Master Teacher Interview With Mark Saltzman
by Will Janssen, WMEA Vice President, South Central District
Mark Saltzman is director of bands at Madison East High School. He received his bachelor’s degree and master’s degree at UW-Madison.
Describe the band program at Madison East High School.
The Madison East band program is an urban band program here in Madison, just a mile or so from the State Capitol but the attendance area covers the north side as well as much of the east side as well. It is an area that contains the governor’s mansion as well as low-income housing. We have over a hundred homeless students among the over 1,600 students attending East. Overall it is a great place to teach. I really love my kids and the staff here at East.
Are there challenges your students have to deal with being in a band program in an urban setting?
There are challenges just like in every school, but we do have some unique challenges as well. I do have a great parent organization that is very supportive and helps put on a Jazz Dinner Dance every year. There are also many students whose circumstances and situations limit them from being able to provide for reeds, instrument rental, field trips, etc. Besides those issues (which I am sure many schools are dealing with), we do not have lessons of any kind in our instrumental programs throughout the district. This leaves middle school band teachers to teach beginners in one large group setting. You can imagine how difficult it is to start beginning band students in one large group. Needless to say, students do not get the same kind of attention and instruction as they would if they had lessons or small group sectionals.
How do you coordinate with colleagues in the band (and greater music program) across high schools and/or across multiple middle schools? It would appear you have many people to work with but might that in fact lead to more isolation as everyone just does their own thing?
You really have to make your own collaboration. Each school is somewhat of an island unto themselves unless you reach out to colleagues. Jim Kyle, Laurie Fellenz (now our fine arts coordinator) and I started middle school honor band about 20 years ago and it is still going strong. We invite kids from all 11 middle schools to come and be part of the group and middle school teachers from the district teach it. It is a lot of fun to see each other work and it has become a great way to mentor younger teachers.
Do you have access to students for any kind of small group instruction? If yes, how is that structured; if not, how do you alter your instruction in the full ensemble setting because of that?
When I began in the MMSD, I was teaching middle school and did not have any small groups. It was really challenging so I started doing sectionals before school at about 7:15. Some kids came but some didn’t. The next year I talked my teaching staff into carving out a 20-minute time during the school day when I could do lessons.
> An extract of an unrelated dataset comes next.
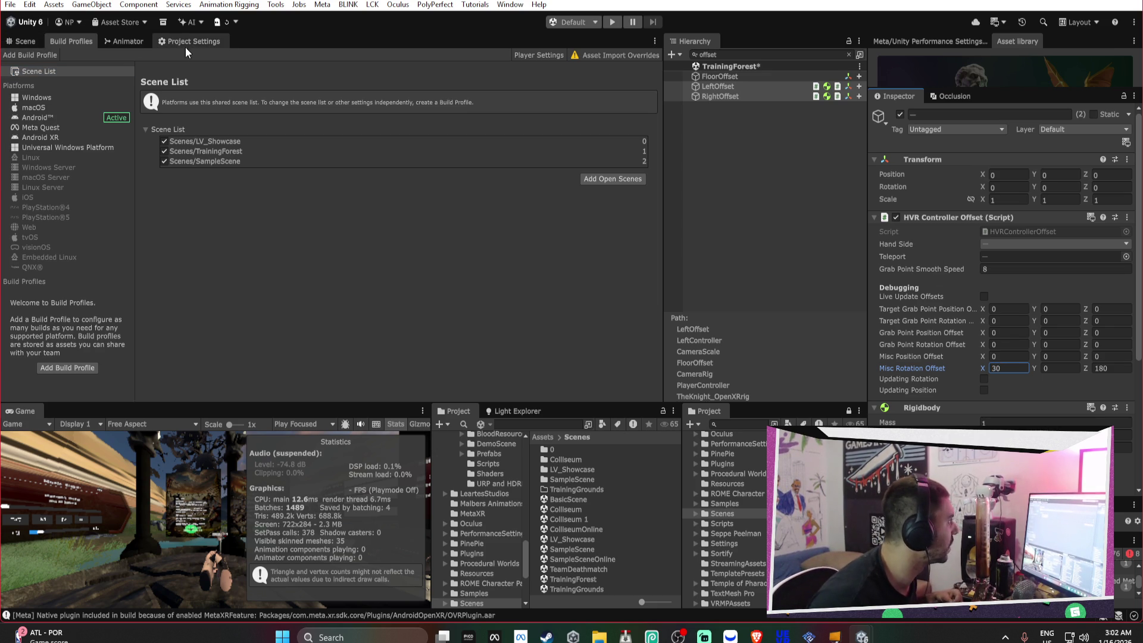
click(81, 41)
The sixth grade staff was very supportive but I could not get any allocation, so I was basically doing it for free. The next year I was able to get it counted as part of my teaching load. As administrators came and went, allocation for the sectionals came and went as well. Most schools in Madison do not have any kind of small group experience, but it all depends upon what you can make happen on your own.
How do you measure success for your students?
To me success is not about comparing yourself to anyone else but about being better than I used to be. It is about constant self-improvement and doing the best I can.
As a long-term professional, how do you stay energized and engaged in professional growth?
I believe a big part of that is finding ways to feel like a professional. Patty Schlafer in Mount Horeb, Mark Sieger in DeForest, Dave Otterson in Verona and Jim Kyle and I from the MMSD get together every summer and hold what we call the Middle School Consortium. Basically we get together, bring our best pieces from the previous year and trade them. It helps me to feel connected to other teachers and helps me to know that I will great material to work with for my kids. It is also a lot of fun. Mixing work and fun is always good.
What is the best part of your work?
Connecting with kids through music. It took me a while to figure that out. At first, I was a band director. Later on in my career, I realized that I was a teacher who uses music as the vehicle. What I teach them is up to me.
List a few aspects of the band program at Madison East that you are proud to be part of.
I am proud of all the kids that make it through four years. Having an opportunity to connect with someone and nurture their love of music over that length of time is really a great thing. A lot of people may have great jobs, but I bet a lot of people don’t have that opportunity.
You have hosted multiple student teachers, why are you willing to take on this additional mentoring role? Have you noticed any trends in the preparation of music educators?
One of my goals as a young teacher was to find ways to stay connected to my university. Hosting a student teacher does that but it also forces me to justify everything I do. It really helps me to be a better teacher. I like being able to provide a safe place for people to have a successful teaching experience. I see some really great people who are a lot smarter than me. I learn a lot of good things from having student teachers. Hopefully they do too.
The last thing I want to say is that students are students no matter where you teach. I love the kids here at East. We have an old building with a lot of fire doors because we have added on so many times over the years. You end up holding a lot of doors for people. Students always hold doors for you and when I hold a door for a student they almost always say “thank you.” The kids here at East are as kind and curious as any students I have ever worked with.